Add support for Bark voice cloning

gukush / audio-watermark-242

Repository for research project about watermarkng audio

3 stars 0 forks source link

Add support for Bark voice cloning #6

Open gukush opened 1 month ago

gukush commented 1 month ago

Initial links https://github.com/suno-ai/bark https://github.com/serp-ai/bark-with-voice-clone https://www.reddit.com/r/singularity/comments/12udgzh/bark_text2speechbut_with_custom_voice_cloning/

This task aims to analyze above solutions from voice cloning perspective and implement the technique.

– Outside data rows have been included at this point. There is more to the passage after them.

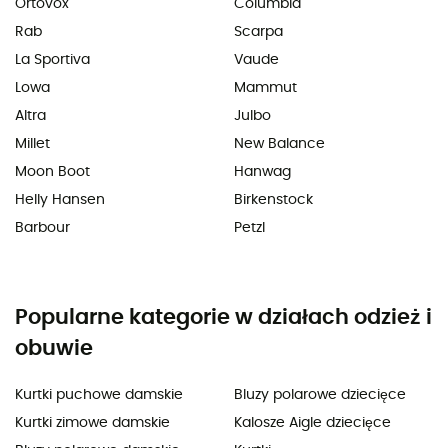
Ortovox
Columbia
Rab
Scarpa
La Sportiva
Vaude
Lowa
Mammut
Altra
Julbo
Millet
New Balance
Moon Boot
Hanwag
Helly Hansen
Birkenstock
Barbour
Petzl
Popularne kategorie w działach odzież i
obuwie
Kurtki puchowe damskie
Bluzy polarowe dziecięce
Kurtki zimowe damskie
Kalosze Aigle dziecięce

gukush commented 3 weeks ago

In order for bark-with-voice-clone repository following things need to be done:

Install fairseq from source: https://github.com/facebookresearch/fairseq in source change in "setup.py" : remove versions requirements for omegaconf and hydra-core pip install audiolm-pytorch

Keep in mind Bark has TTS capabilities and does not do voice -> voice transformations.

gukush commented 2 weeks ago

For some reason now fairseq does not want to load the model - it is incompatible with Python 3.12. The repository will have to be changed from official one to some recent fork.

gukush commented 2 weeks ago

For now added extraction of semantic tokens. What is still needed are coarse, fine and other models from bark in order to generate the audio.